Ludwig3 im Interview

mio02-2013> Ludwig3

Der Concept Store Ludwig3, der sich „Fair Trade Green“ auf die Fahnen geschrieben hat, ist im Herzen der wunderschönen Altstadt Regensburgs zu Hause.

Die Welt ist in einem Wandel hin zu nachhaltigen Werten. Ein Geschäft, das dieses ökologische und soziale Bewusstsein zu seinem Konzept gemacht hat, ist im Herzen der Regensburger Altstadt zu Hause: Bei Ludwig3, einem modernen Concept Store, lautet das Motto „Du musst nicht grün aussehen, um grün zu sein“.

Das Angebot reicht vom einfachen T-Shirt bis zu feinstem Cashmerestrick, von Jeans in allen Größen und Waschungen, Schuhen und passenden Accessoires über ein ausgewähltes Sortiment an Kosmetik, Lifestyle, Büchern, Papier- und Schreibwaren bis zu erlesenen Spirituosen, feinen Schokoladen, Müsli, Kaffee und vielem mehr – alles ökologisch und sozialverträglich produziert und verarbeitet. Geführt wird der ambitionierte Concept Store von der Regensburgerin Michaela Gielgen, die uns gerne einige Fragen beantwortet hat.

MIO: Frau Gielgen, seit 2009 sind Sie Inhaberin des „FAIR TRADE green“ Concept Store Ludwig3. Woher kam die Idee zu einem solchen Geschäftskonzept?

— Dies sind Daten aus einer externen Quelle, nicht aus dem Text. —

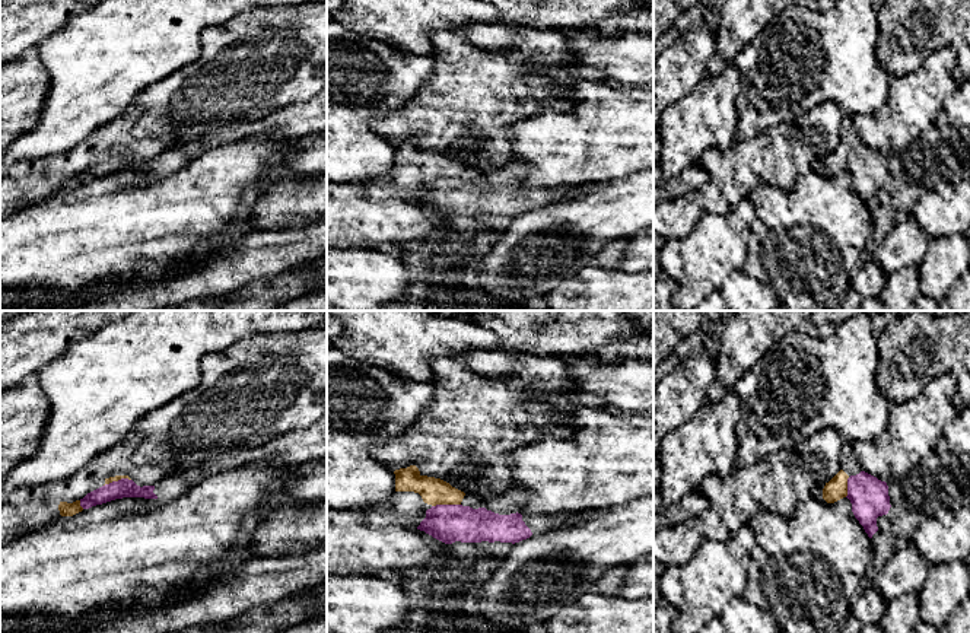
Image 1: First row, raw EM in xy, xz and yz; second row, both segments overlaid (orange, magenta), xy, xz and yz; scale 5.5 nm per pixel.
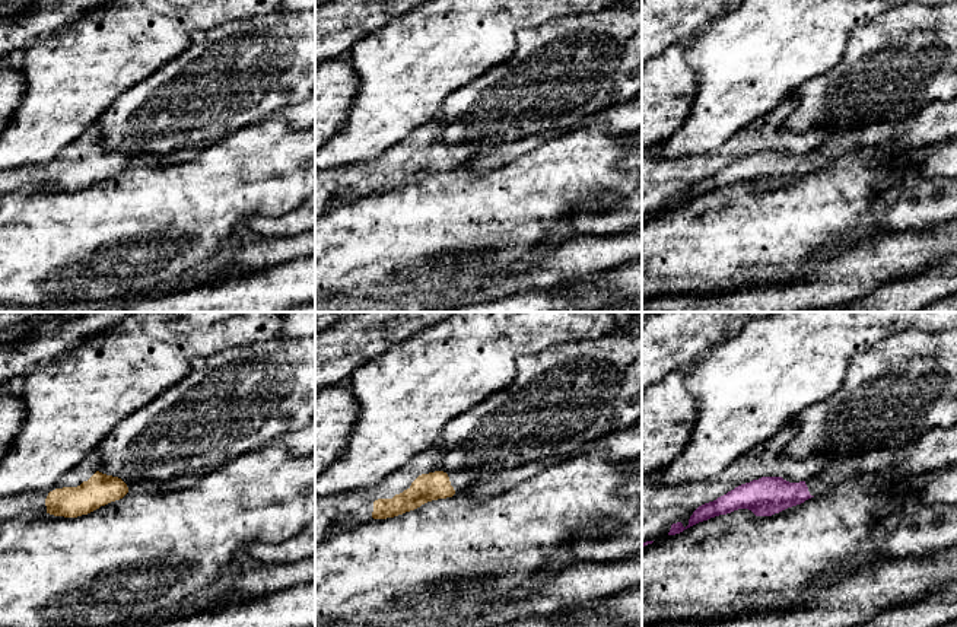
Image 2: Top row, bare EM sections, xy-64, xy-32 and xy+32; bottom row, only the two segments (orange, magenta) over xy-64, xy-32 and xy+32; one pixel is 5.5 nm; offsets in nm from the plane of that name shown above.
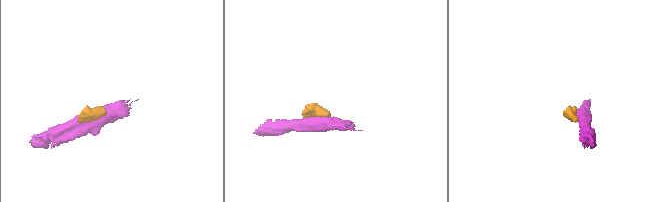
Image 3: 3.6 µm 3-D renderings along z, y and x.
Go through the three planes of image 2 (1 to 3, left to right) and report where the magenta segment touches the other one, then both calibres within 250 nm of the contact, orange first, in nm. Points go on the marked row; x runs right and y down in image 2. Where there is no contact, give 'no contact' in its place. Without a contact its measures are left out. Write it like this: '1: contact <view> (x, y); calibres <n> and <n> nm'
1: no contact
2: no contact
3: no contact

Michaela Gielgen: In einer Zeit, in der Klima, Werte und Nachhaltigkeit allumfassend wichtige Themen sind, waren wir auf der Suche nach einem neuen Geschäftsmodell, und so lag es für uns nahe, ein Konzept zu entwickeln, das dieser Bewegung gerecht wird. Da der Markt erstaunlicherweise eine große Produktvielfalt angeboten hat, haben wir uns für das Modell Concept Store entschieden. Immer mehr Konsumenten hinterfragen, woher die Ware kommt und was dahinter steckt. Unser Organic Concept Store gibt den Kunden genau diese Antwort und holt sie in ihrer Welt ab. Organic Labels stehen heute in Qualität und Designanspruch den herkömmlichen Labels in nichts nach.

Ein Concept Store ist völlig anders strukturiert als ein klassisches Einzelhandelsgeschäft – wie setzt sich das Sortiment von Ludwig3 zusammen?

Wir haben 75 % Fashionanteil mit Herren- und Damenoberbekleidung, ein Teil davon (z.B. der integrierte Jeans Shop) ist saisonunabängig. Dazu führen wir ein preisgünstiges, aber cooles T-Shirt-Programm, ein anspruchsvolles Sortiment von modischen Schals und eine umfangreiche Basic-Ausstattung der kultigen Freitag- Taschen. Das Concept-Store-Sortiment ist mit 25 % verteilt auf Food & Drinks, Naturkosmetik, Bücher, Papeterie, Wohnen, Lifestyle, Accessoires und Schuhe.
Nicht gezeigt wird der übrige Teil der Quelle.